My hold for the book Open by Andre Agassi finally came through at the library the other day. I got the book, and I saw that I only had two weeks to read it because it was a new release. And, I was, like, "Frick. Now I have to read this book under pressure." Which I don't like. I don't like to have to read a book under pressure.
I mean, sure, I did just read Kathy Griffin's latest book (that's right, I read Kathy Griffin's book, people. Whatever. It was awesome) in only two days, but I don't like going into something with some external pressure telling me what to do and when to do it (story of my life, right?).
So, I thought, maybe I won't even bother with Open. Too much trouble. I'll just read a page or two to determine that I'm not missing out on anything and then I'll return it.
I start reading it, and by the first page... literally, the first PARAGRAPH, I am hooked. It is freaking awesome, that's what it is. Agassi is a surprisingly amazing writer. I'm serious. It is really, really, really well-written. And it is really, really good.
I've been talking about the book all the time. To Vernon, when he's nervous about starting something new... "You know, Andre Agassi was really nervous the first time he went to the U.S. Open. He felt like he didn't fit in there, but look at him rule those courts now."
"Did you know Andre Agassi used to start things on fire as a way of dealing with stress?"
"Andre Agassi actually hated tennis, you know."
"I like these pancakes. You know what Andre Agassi liked? Crack."
"Hey, Andre Agassi's father made him hit 2,500 balls a day, 17,500 balls a week, which equals nearly one million balls a year. His father said that a child who hits one million balls each year will be unbeatable."
Pretty much everything that comes out of my mouth right now has something to do with Andre Agassi. (Except for the part about how it hurts when I pee after having sex.)

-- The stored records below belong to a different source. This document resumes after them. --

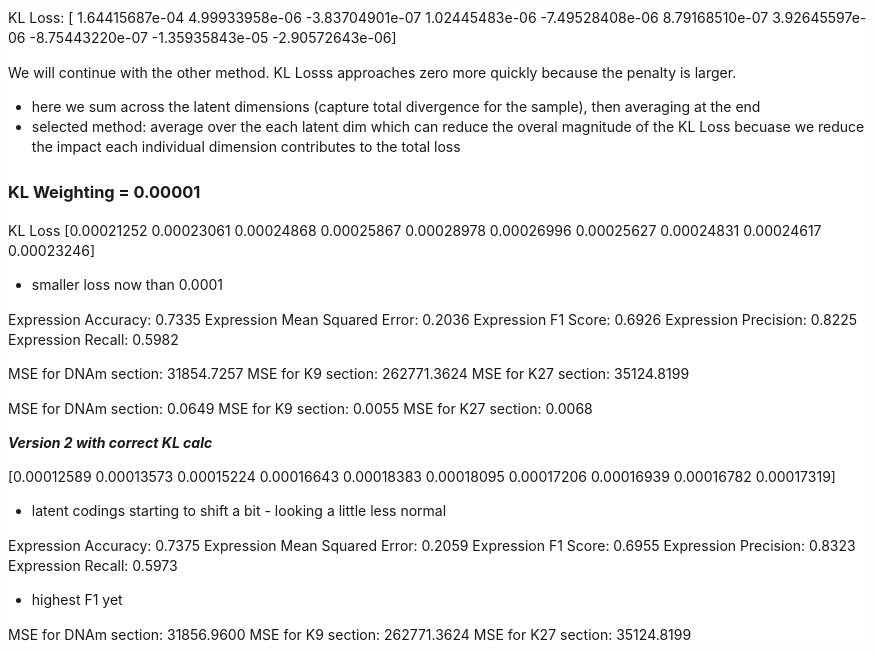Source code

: 
KL Loss: 
[ 1.64415687e-04  4.99933958e-06 -3.83704901e-07  1.02445483e-06
 -7.49528408e-06  8.79168510e-07  3.92645597e-06 -8.75443220e-07
 -1.35935843e-05 -2.90572643e-06]




We will continue with the other method. KL Losss approaches zero more quickly because the penalty is larger. 
- here we sum across the latent dimensions (capture total divergence for the sample), then averaging at the end
- selected method: average over the each latent dim which can reduce the overal magnitude of the KL Loss becuase we reduce the impact each individual dimension contributes to the total loss

### KL Weighting = 0.00001

KL Loss
[0.00021252 0.00023061 0.00024868 0.00025867 0.00028978 0.00026996
 0.00025627 0.00024831 0.00024617 0.00023246]

 - smaller loss now than 0.0001

Expression Accuracy: 0.7335
Expression Mean Squared Error: 0.2036
Expression F1 Score: 0.6926
Expression Precision: 0.8225
Expression Recall: 0.5982

MSE for DNAm section: 31854.7257
MSE for K9 section: 262771.3624
MSE for K27 section: 35124.8199


MSE for DNAm section: 0.0649
MSE for K9 section: 0.0055
MSE for K27 section: 0.0068

***Version 2 with correct KL calc***

[0.00012589 0.00013573 0.00015224 0.00016643 0.00018383 0.00018095
 0.00017206 0.00016939 0.00016782 0.00017319]

 - latent codings starting to shift a bit - looking a little less normal

 Expression Accuracy: 0.7375
Expression Mean Squared Error: 0.2059
Expression F1 Score: 0.6955
Expression Precision: 0.8323
Expression Recall: 0.5973

- highest F1 yet


MSE for DNAm section: 31856.9600
MSE for K9 section: 262771.3624
MSE for K27 section: 35124.8199
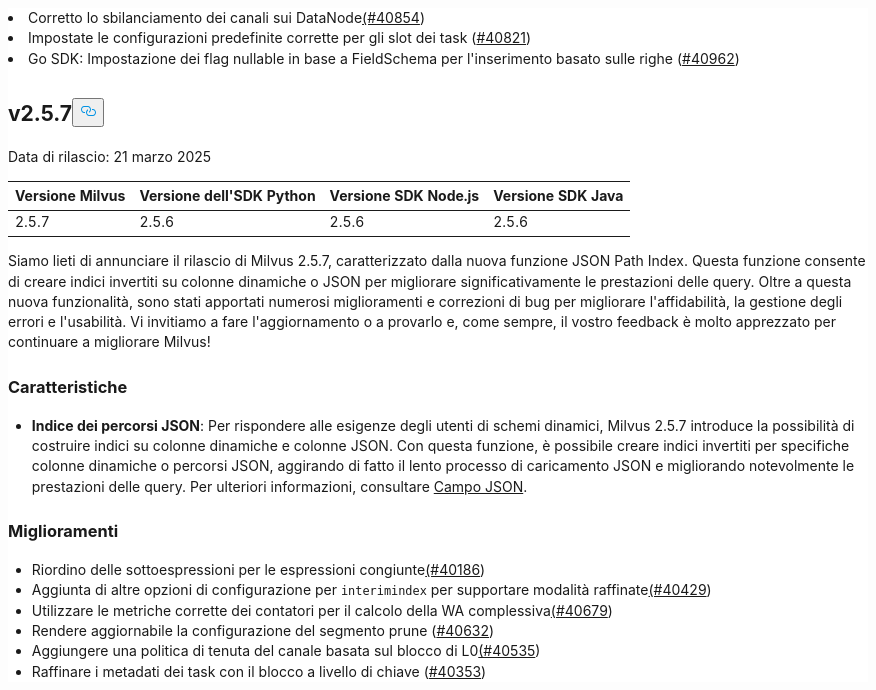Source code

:<li>Corretto lo sbilanciamento dei canali sui DataNode<a href="https://github.com/milvus-io/milvus/pull/40854">(#40854</a>)</li>
<li>Impostate le configurazioni predefinite corrette per gli slot dei task (<a href="https://github.com/milvus-io/milvus/pull/40821">#40821</a>)</li>
<li>Go SDK: Impostazione dei flag nullable in base a FieldSchema per l'inserimento basato sulle righe (<a href="https://github.com/milvus-io/milvus/pull/40962">#40962</a>)</li>
</ul>
<h2 id="v257" class="common-anchor-header">v2.5.7<button data-href="#v257" class="anchor-icon" translate="no">
      <svg translate="no"
        aria-hidden="true"
        focusable="false"
        height="20"
        version="1.1"
        viewBox="0 0 16 16"
        width="16"
      >
        <path
          fill="#0092E4"
          fill-rule="evenodd"
          d="M4 9h1v1H4c-1.5 0-3-1.69-3-3.5S2.55 3 4 3h4c1.45 0 3 1.69 3 3.5 0 1.41-.91 2.72-2 3.25V8.59c.58-.45 1-1.27 1-2.09C10 5.22 8.98 4 8 4H4c-.98 0-2 1.22-2 2.5S3 9 4 9zm9-3h-1v1h1c1 0 2 1.22 2 2.5S13.98 12 13 12H9c-.98 0-2-1.22-2-2.5 0-.83.42-1.64 1-2.09V6.25c-1.09.53-2 1.84-2 3.25C6 11.31 7.55 13 9 13h4c1.45 0 3-1.69 3-3.5S14.5 6 13 6z"
        ></path>
      </svg>
    </button></h2><p>Data di rilascio: 21 marzo 2025</p>
<table>
<thead>
<tr><th>Versione Milvus</th><th>Versione dell'SDK Python</th><th>Versione SDK Node.js</th><th>Versione SDK Java</th></tr>
</thead>
<tbody>
<tr><td>2.5.7</td><td>2.5.6</td><td>2.5.6</td><td>2.5.6</td></tr>
</tbody>
</table>
<p>Siamo lieti di annunciare il rilascio di Milvus 2.5.7, caratterizzato dalla nuova funzione JSON Path Index. Questa funzione consente di creare indici invertiti su colonne dinamiche o JSON per migliorare significativamente le prestazioni delle query. Oltre a questa nuova funzionalità, sono stati apportati numerosi miglioramenti e correzioni di bug per migliorare l'affidabilità, la gestione degli errori e l'usabilità. Vi invitiamo a fare l'aggiornamento o a provarlo e, come sempre, il vostro feedback è molto apprezzato per continuare a migliorare Milvus!</p>
<h3 id="Features" class="common-anchor-header">Caratteristiche</h3><ul>
<li><strong>Indice dei percorsi JSON</strong>: Per rispondere alle esigenze degli utenti di schemi dinamici, Milvus 2.5.7 introduce la possibilità di costruire indici su colonne dinamiche e colonne JSON. Con questa funzione, è possibile creare indici invertiti per specifiche colonne dinamiche o percorsi JSON, aggirando di fatto il lento processo di caricamento JSON e migliorando notevolmente le prestazioni delle query. Per ulteriori informazioni, consultare <a href="/docs/it/use-json-fields.md">Campo JSON</a>.</li>
</ul>
<h3 id="Improvements" class="common-anchor-header">Miglioramenti</h3><ul>
<li>Riordino delle sottoespressioni per le espressioni congiunte<a href="https://github.com/milvus-io/milvus/pull/40186">(#40186</a>)</li>
<li>Aggiunta di altre opzioni di configurazione per <code translate="no">interimindex</code> per supportare modalità raffinate<a href="https://github.com/milvus-io/milvus/pull/40429">(#40429</a>)</li>
<li>Utilizzare le metriche corrette dei contatori per il calcolo della WA complessiva<a href="https://github.com/milvus-io/milvus/pull/40679">(#40679</a>)</li>
<li>Rendere aggiornabile la configurazione del segmento prune (<a href="https://github.com/milvus-io/milvus/pull/40632">#40632</a>)</li>
<li>Aggiungere una politica di tenuta del canale basata sul blocco di L0<a href="https://github.com/milvus-io/milvus/pull/40535">(#40535</a>)</li>
<li>Raffinare i metadati dei task con il blocco a livello di chiave (<a href="https://github.com/milvus-io/milvus/pull/40353">#40353</a>)</li>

Here's some of his words that I particularly enjoyed (from page 7):
"One things I've learned in 29 years of playing tennis: Life will throw everything but the kitchen sink in your path, and then it will throw the kitchen sink. It's your job to avoid the obstacles. If you let them stop you or distract you, you're not doing your job, and failing to do your job will cause regrets that paralyze you more than a bad back."